If this is a story, who is the author? I damned well don’t think it’s Azura. It would be the old gods, Anu and Padomay, the gods of order and chaos, if it were anyone. Honestly, though, this is all way too philosophical for me. Vehk’s attempts at philosophy were always lost on me. I tend to take things too literally.
With the situation at Windcatcher Plantation resolved satisfactorily for everyone involved, I wander off down the beach. A couple of Khajiit fishermen have pulled a half-drowned wood elf out of the water, although one of them is complaining that they can’t eat him and they should have just thrown him back.
“I mean, I suppose you could eat him if you really wanted to,” I say. “Wood elves might be a bit gamey, though. Also the others might complain so probably best not to.”
The Khajiit woman makes a face. “Elenabi would really rather not. She will stick with fish, thank you.”
I still have glow juice leftover from the shipwrecks so I feed him a bottle to see if it helps. I then ask the fisher Khajiit which way Mistral is, to which they point across the water at some buildings at the top of a cliff.
“Okay, great,” I say with a smirk. “So more specifically, which way is the bridge to Mistral?
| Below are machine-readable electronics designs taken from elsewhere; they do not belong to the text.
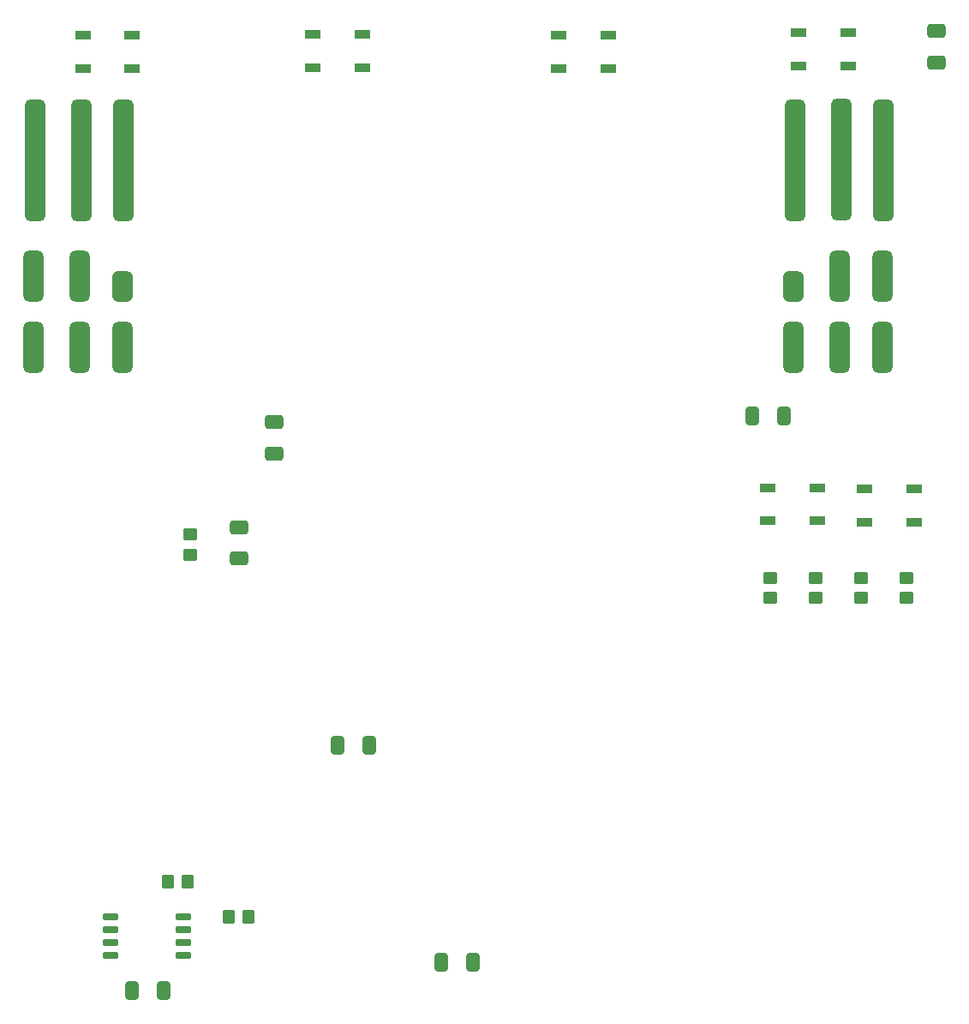
<source format=gtp>
%TF.GenerationSoftware,KiCad,Pcbnew,7.0.7*%
%TF.CreationDate,2024-04-29T13:44:55+02:00*%
%TF.ProjectId,IsItOpen,49734974-4f70-4656-9e2e-6b696361645f,rev?*%
%TF.SameCoordinates,Original*%
%TF.FileFunction,Paste,Top*%
%TF.FilePolarity,Positive*%
%FSLAX46Y46*%
G04 Gerber Fmt 4.6, Leading zero omitted, Abs format (unit mm)*
G04 Created by KiCad (PCBNEW 7.0.7) date 2024-04-29 13:44:55*
%MOMM*%
%LPD*%
G01*
G04 APERTURE LIST*
G04 Aperture macros list*
%AMRoundRect*
0 Rectangle with rounded corners*
0 $1 Rounding radius*
0 $2 $3 $4 $5 $6 $7 $8 $9 X,Y pos of 4 corners*
0 Add a 4 corners polygon primitive as box body*
4,1,4,$2,$3,$4,$5,$6,$7,$8,$9,$2,$3,0*
0 Add four circle primitives for the rounded corners*
1,1,$1+$1,$2,$3*
1,1,$1+$1,$4,$5*
1,1,$1+$1,$6,$7*
1,1,$1+$1,$8,$9*
0 Add four rect primitives between the rounded corners*
20,1,$1+$1,$2,$3,$4,$5,0*
20,1,$1+$1,$4,$5,$6,$7,0*
20,1,$1+$1,$6,$7,$8,$9,0*
20,1,$1+$1,$8,$9,$2,$3,0*%
G04 Aperture macros list end*
%ADD10RoundRect,0.500000X-0.500000X-5.500000X0.500000X-5.500000X0.500000X5.500000X-0.500000X5.500000X0*%
%ADD11RoundRect,0.500000X-0.500000X-1.000000X0.500000X-1.000000X0.500000X1.000000X-0.500000X1.000000X0*%
%ADD12RoundRect,0.500000X-0.500000X-2.000000X0.500000X-2.000000X0.500000X2.000000X-0.500000X2.000000X0*%
%ADD13RoundRect,0.250000X0.650000X-0.412500X0.650000X0.412500X-0.650000X0.412500X-0.650000X-0.412500X0*%
%ADD14RoundRect,0.250000X0.350000X0.450000X-0.350000X0.450000X-0.350000X-0.450000X0.350000X-0.450000X0*%
%ADD15R,1.500000X0.900000*%
%ADD16RoundRect,0.250000X0.412500X0.650000X-0.412500X0.650000X-0.412500X-0.650000X0.412500X-0.650000X0*%
%ADD17RoundRect,0.250000X-0.650000X0.412500X-0.650000X-0.412500X0.650000X-0.412500X0.650000X0.412500X0*%
%ADD18RoundRect,0.250000X-0.450000X0.350000X-0.450000X-0.350000X0.450000X-0.350000X0.450000X0.350000X0*%
%ADD19RoundRect,0.250000X-0.412500X-0.650000X0.412500X-0.650000X0.412500X0.650000X-0.412500X0.650000X0*%
%ADD20RoundRect,0.150000X0.650000X0.150000X-0.650000X0.150000X-0.650000X-0.150000X0.650000X-0.150000X0*%
G04 APERTURE END LIST*
D10*
%TO.C,J3*%
X192000000Y-55550000D03*
X187800000Y-55450000D03*
X183200000Y-55550000D03*
X116900000Y-55550000D03*
X112700000Y-55550000D03*
X108100000Y-55550000D03*
X108100000Y-55550000D03*
X192000000Y-55550000D03*
X187800000Y-55450000D03*
X183200000Y-55550000D03*
X112700000Y-55550000D03*
X116900000Y-55550000D03*
%TD*%
D11*
%TO.C,Je*%
X183050000Y-68000000D03*
X116750000Y-68000000D03*
D12*
X187650000Y-67000000D03*
X191850000Y-67000000D03*
X191850000Y-74000000D03*
X187650000Y-74000000D03*
X183050000Y-74000000D03*
X112550000Y-67000000D03*
X107950000Y-67000000D03*
X107950000Y-74000000D03*
X112550000Y-74000000D03*
X116750000Y-74000000D03*
X187650000Y-67000000D03*
D11*
X183050000Y-68000000D03*
X116750000Y-68000000D03*
D12*
X191850000Y-67000000D03*
X112550000Y-67000000D03*
X107950000Y-67000000D03*
X191850000Y-74000000D03*
X187650000Y-74000000D03*
X183050000Y-74000000D03*
X107950000Y-74000000D03*
X112550000Y-74000000D03*
X116750000Y-74000000D03*
%TD*%
D13*
%TO.C,C7*%
X128250000Y-94875000D03*
X128250000Y-91750000D03*
%TD*%
D14*
%TO.C,R2*%
X129250000Y-130250000D03*
X127250000Y-130250000D03*
%TD*%
D13*
%TO.C,C12*%
X197250000Y-45875000D03*
X197250000Y-42750000D03*
%TD*%
D15*
%TO.C,D4*%
X140450000Y-46400000D03*
X140450000Y-43100000D03*
X135550000Y-43100000D03*
X135550000Y-46400000D03*
%TD*%
D16*
%TO.C,C4*%
X141125000Y-113250000D03*
X138000000Y-113250000D03*
%TD*%
D17*
%TO.C,C5*%
X131750000Y-81375000D03*
X131750000Y-84500000D03*
%TD*%
D18*
%TO.C,R3*%
X123500000Y-92500000D03*
X123500000Y-94500000D03*
%TD*%
D15*
%TO.C,D1*%
X185450000Y-91150000D03*
X185450000Y-87850000D03*
X180550000Y-87850000D03*
X180550000Y-91150000D03*
%TD*%
D18*
%TO.C,R6*%
X189750000Y-96750000D03*
X189750000Y-98750000D03*
%TD*%
%TO.C,R4*%
X180750000Y-96750000D03*
X180750000Y-98750000D03*
%TD*%
D15*
%TO.C,D6*%
X188500000Y-46250000D03*
X188500000Y-42950000D03*
X183600000Y-42950000D03*
X183600000Y-46250000D03*
%TD*%
%TO.C,D5*%
X164750000Y-46500000D03*
X164750000Y-43200000D03*
X159850000Y-43200000D03*
X159850000Y-46500000D03*
%TD*%
%TO.C,D3*%
X117750000Y-46500000D03*
X117750000Y-43200000D03*
X112850000Y-43200000D03*
X112850000Y-46500000D03*
%TD*%
D19*
%TO.C,C2*%
X117750000Y-137500000D03*
X120875000Y-137500000D03*
%TD*%
D20*
%TO.C,U4*%
X122750000Y-134040000D03*
X122750000Y-132770000D03*
X122750000Y-131500000D03*
X122750000Y-130230000D03*
X115550000Y-130230000D03*
X115550000Y-131500000D03*
X115550000Y-132770000D03*
X115550000Y-134040000D03*
%TD*%
D14*
%TO.C,R1*%
X123250000Y-126750000D03*
X121250000Y-126750000D03*
%TD*%
D19*
%TO.C,C9*%
X148250000Y-134750000D03*
X151375000Y-134750000D03*
%TD*%
D18*
%TO.C,R5*%
X185250000Y-96750000D03*
X185250000Y-98750000D03*
%TD*%
%TO.C,R7*%
X194250000Y-96750000D03*
X194250000Y-98750000D03*
%TD*%
D15*
%TO.C,D2*%
X195000000Y-91250000D03*
X195000000Y-87950000D03*
X190100000Y-87950000D03*
X190100000Y-91250000D03*
%TD*%
D16*
%TO.C,C11*%
X182125000Y-80750000D03*
X179000000Y-80750000D03*
%TD*%
M02*

</source>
Seeing as I do not have climbing gear and don’t see any need to scale rocks as there’s probably a bridge.”
That gets me some better directions, so I bid them good day and head off. It’s about time I met up with Razum-dar again and report in on all the stupid and occasionally useful things I’ve gotten done since I arrived on Khenarthi’s Roost. And I’m very tired, but not in a sleepy sort of way. Just mentally, I think. Dunno why.
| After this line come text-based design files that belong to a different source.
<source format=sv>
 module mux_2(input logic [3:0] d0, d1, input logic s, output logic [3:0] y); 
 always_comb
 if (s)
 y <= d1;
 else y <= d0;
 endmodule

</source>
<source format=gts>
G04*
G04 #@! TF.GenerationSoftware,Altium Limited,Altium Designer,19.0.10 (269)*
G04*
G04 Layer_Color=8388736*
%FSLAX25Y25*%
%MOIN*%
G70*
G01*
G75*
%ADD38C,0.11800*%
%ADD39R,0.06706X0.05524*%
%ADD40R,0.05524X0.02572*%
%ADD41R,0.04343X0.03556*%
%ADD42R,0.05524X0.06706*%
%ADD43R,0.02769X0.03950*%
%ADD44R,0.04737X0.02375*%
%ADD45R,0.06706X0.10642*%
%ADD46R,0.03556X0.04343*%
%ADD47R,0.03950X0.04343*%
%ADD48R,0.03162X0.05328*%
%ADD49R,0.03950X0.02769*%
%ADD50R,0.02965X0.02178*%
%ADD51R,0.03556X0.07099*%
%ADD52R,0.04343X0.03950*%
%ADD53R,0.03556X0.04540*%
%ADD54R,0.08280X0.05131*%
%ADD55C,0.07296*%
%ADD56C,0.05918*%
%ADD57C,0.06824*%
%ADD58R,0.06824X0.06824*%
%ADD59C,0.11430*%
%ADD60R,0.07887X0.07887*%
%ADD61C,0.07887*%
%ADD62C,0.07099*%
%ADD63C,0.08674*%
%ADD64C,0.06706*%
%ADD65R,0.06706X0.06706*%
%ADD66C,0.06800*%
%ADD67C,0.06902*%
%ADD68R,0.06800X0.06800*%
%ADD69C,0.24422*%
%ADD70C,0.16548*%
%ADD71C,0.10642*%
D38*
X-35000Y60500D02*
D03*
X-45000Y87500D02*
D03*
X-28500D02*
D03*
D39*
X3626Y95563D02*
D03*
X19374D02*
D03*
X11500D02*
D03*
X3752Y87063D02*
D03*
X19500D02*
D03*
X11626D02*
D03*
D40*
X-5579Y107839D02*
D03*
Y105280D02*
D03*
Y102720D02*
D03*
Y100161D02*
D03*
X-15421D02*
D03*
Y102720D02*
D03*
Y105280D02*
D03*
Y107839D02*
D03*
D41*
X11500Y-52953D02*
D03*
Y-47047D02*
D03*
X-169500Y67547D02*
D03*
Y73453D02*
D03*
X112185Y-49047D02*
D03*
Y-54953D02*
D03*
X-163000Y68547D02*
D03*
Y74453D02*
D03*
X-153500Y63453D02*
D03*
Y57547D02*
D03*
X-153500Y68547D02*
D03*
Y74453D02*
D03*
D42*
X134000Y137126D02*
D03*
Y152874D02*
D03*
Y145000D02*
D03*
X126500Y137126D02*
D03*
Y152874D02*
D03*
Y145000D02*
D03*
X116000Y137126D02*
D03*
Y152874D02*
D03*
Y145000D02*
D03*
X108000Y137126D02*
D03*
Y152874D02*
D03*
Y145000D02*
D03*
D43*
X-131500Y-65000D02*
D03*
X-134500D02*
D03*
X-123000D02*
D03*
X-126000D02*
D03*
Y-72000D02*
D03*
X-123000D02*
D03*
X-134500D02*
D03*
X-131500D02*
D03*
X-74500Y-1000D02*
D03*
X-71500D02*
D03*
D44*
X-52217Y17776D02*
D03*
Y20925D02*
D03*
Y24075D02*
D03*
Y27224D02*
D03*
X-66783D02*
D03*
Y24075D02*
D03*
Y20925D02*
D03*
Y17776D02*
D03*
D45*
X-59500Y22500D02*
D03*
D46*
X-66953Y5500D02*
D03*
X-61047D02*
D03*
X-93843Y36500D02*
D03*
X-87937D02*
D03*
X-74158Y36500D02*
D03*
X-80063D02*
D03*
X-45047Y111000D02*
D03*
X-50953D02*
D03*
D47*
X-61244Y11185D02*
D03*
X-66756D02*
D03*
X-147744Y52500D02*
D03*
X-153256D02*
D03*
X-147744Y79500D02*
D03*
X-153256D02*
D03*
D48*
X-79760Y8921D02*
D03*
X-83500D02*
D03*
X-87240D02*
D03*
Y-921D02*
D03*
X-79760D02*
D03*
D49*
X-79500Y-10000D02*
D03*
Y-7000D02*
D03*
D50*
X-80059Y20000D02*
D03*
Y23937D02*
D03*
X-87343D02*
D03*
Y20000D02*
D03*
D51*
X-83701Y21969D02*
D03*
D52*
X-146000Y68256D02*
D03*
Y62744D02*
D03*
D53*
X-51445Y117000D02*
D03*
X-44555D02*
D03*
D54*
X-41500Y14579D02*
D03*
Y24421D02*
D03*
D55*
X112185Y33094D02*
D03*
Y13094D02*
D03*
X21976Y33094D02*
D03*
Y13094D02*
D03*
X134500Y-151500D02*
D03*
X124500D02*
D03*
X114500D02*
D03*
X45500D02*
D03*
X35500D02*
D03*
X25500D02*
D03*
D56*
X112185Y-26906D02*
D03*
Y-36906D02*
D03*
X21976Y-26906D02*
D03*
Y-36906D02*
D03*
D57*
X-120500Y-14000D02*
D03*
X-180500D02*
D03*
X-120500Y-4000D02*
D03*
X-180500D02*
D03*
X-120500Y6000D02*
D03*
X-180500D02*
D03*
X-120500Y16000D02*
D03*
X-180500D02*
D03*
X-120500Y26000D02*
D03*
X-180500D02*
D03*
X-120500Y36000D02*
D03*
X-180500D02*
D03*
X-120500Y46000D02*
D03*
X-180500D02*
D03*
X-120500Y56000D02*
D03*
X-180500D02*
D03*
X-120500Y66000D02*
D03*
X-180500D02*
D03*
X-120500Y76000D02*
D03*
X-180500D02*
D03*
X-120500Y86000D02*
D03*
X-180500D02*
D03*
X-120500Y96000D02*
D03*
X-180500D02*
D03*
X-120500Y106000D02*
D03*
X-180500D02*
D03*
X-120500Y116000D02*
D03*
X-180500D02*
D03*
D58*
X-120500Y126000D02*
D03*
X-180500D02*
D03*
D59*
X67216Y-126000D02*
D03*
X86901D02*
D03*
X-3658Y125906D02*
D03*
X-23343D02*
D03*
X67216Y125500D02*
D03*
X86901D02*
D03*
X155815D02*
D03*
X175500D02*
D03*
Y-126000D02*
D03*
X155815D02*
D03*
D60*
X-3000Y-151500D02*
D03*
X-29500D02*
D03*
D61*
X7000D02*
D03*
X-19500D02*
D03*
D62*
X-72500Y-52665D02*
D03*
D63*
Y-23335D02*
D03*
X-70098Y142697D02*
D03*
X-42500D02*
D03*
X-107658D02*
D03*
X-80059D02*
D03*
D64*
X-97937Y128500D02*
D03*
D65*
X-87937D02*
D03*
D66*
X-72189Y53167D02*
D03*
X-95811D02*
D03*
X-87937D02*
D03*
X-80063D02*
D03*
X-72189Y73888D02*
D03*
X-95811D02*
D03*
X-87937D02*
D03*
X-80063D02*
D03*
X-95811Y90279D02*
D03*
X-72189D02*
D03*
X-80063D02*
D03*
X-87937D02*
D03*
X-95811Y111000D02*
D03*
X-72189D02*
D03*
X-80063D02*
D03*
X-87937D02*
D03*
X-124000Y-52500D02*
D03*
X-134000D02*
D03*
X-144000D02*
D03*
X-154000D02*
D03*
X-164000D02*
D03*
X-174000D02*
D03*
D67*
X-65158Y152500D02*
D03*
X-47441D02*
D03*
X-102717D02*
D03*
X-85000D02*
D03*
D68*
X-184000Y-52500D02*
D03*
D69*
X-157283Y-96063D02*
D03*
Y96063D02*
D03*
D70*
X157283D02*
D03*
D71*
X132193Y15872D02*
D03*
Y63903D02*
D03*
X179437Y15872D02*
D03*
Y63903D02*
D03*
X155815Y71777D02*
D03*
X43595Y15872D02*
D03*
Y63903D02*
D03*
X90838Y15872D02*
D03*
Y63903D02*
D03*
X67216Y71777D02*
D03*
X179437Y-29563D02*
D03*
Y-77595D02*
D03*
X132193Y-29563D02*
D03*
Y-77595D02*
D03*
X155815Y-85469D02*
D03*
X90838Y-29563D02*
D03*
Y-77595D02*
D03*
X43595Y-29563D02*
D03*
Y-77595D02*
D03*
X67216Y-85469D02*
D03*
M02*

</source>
Plenty of time to test out my shiny new Aedric spear power on hapless alits, though. Okay, alits aren’t particularly hapless and are perfectly capable of getting back up again and trying to bite me after I knock them several feet away with a javelin of light, but they’re a simple enough thing to finish off after that and which I don’t feel bad about killing. The spear of light appears out of nowhere and hits them in the blink of an eye.
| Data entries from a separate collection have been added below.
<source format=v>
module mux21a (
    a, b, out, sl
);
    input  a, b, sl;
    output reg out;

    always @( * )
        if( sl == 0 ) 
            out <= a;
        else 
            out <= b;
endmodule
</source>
I know! I’ll call it Blinky!
Oh, and I run across a few more camps full of Crosstree Bandits along the way, too, who are stupid enough to attack me on sight. Probably word got out of me killing their fellows on the other side of the island and they’re trying to get revenge or something by thinking one mer walking alone is an easy target. So I practice with my newly-dubbed Blinky on them too, which is pretty fun. Less fun for the bandits, but I don’t have much sympathy for anyone dumb enough to actually attack me. I am the Hortator, fetchers! Or, was the Hortator. Whatever. I am the Vestige! Okay, that’s a pretty stupid title. Eh, I don’t really need a fancy title, although I’m sure someone will give me one at some point anyway.
If I keep this up, I’m going to draw some attention to myself, but fortunately no one is going to think I’m anything but a skilled Altmer adventurer unless I tell them otherwise. My crazy ex-wife certainly won’t have reason to care about someone on the other side of Tamriel killing a bunch of bandits and giant bugs.
If only my life were to remain so simple.